En premier lieu, le crime est normal parce qu'une société qui en serait exempte est tout à fait impossible. Le crime, nous l'avons montré ailleurs, consiste dans un acte qui offense certains sentiments collectifs, doués d'une énergie et d'une netteté particulières. Pour que, dans une société donnée, les actes réputés criminels pussent cesser d'être commis, il faudrait donc que les sentiments qu'ils blessent se retrouvassent dans toutes les consciences individuelles sans exception et avec le degré de force nécessaire pour contenir les sentiments contraires.
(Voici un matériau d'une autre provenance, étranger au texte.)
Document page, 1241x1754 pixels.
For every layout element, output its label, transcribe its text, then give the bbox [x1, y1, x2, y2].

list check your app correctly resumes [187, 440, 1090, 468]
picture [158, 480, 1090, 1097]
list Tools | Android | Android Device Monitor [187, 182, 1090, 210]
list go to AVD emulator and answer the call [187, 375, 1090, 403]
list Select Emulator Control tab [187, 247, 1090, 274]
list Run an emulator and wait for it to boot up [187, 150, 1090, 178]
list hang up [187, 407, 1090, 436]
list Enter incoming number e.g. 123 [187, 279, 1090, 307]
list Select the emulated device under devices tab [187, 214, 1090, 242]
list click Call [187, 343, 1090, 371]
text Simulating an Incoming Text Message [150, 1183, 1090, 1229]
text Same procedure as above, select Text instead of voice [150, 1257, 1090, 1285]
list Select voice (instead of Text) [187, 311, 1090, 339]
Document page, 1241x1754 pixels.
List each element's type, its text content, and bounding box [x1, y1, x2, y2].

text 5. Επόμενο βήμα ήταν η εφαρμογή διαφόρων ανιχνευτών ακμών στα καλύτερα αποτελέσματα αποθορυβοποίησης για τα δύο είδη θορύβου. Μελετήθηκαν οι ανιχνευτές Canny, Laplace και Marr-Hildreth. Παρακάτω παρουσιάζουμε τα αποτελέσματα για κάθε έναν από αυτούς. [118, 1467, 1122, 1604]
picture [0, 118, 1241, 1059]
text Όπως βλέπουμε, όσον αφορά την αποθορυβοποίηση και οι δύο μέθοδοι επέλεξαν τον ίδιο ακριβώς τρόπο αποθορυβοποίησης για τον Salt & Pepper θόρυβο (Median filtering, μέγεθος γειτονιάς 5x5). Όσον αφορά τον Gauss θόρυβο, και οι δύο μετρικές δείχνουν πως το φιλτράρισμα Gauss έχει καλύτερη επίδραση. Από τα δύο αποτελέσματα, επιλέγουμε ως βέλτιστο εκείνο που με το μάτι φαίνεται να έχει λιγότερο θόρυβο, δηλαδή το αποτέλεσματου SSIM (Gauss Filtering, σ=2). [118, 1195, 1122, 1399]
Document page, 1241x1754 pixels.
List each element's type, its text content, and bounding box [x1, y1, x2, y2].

Or, à supposer que cette condition pût être effectivement réalisée, le crime ne disparaîtrait pas pour cela, il changerait seulement de forme ; car la cause même qui tarirait ainsi les sources de la criminalité en ouvrirait immédiatement de nouvelles. [...].
Ainsi donc, puisqu'il ne peut pas y avoir de société où les individus ne divergent plus ou moins du type collectif, il est inévitable aussi que, parmi ces divergences, il y en ait qui présentent un caractère criminel. Car ce qui leur confère ce caractère, ce n'est pas leur importance intrinsèque, mais celle que leur prête la conscience commune. Si donc celle-ci est plus forte, si elle a assez d'autorité pour rendre ces divergences très faibles en valeur absolue, elle sera aussi plus sensible, plus exigeante, et, réagissant contre de moindres écarts avec l'énergie qu'elle ne déploie ailleurs que contre des dissidences plus considérables, elle leur attribue la même gravité, c'est-à-dire qu'elle les marquera comme criminels. Le crime est donc nécessaire ; il est lié aux conditions fondamentales de toute vie sociale, mais, par cela même, il est utile ; car ces conditions dont il est solidaire sont elles-mêmes indispensables à l'évolution normale de la morale et du droit. [...].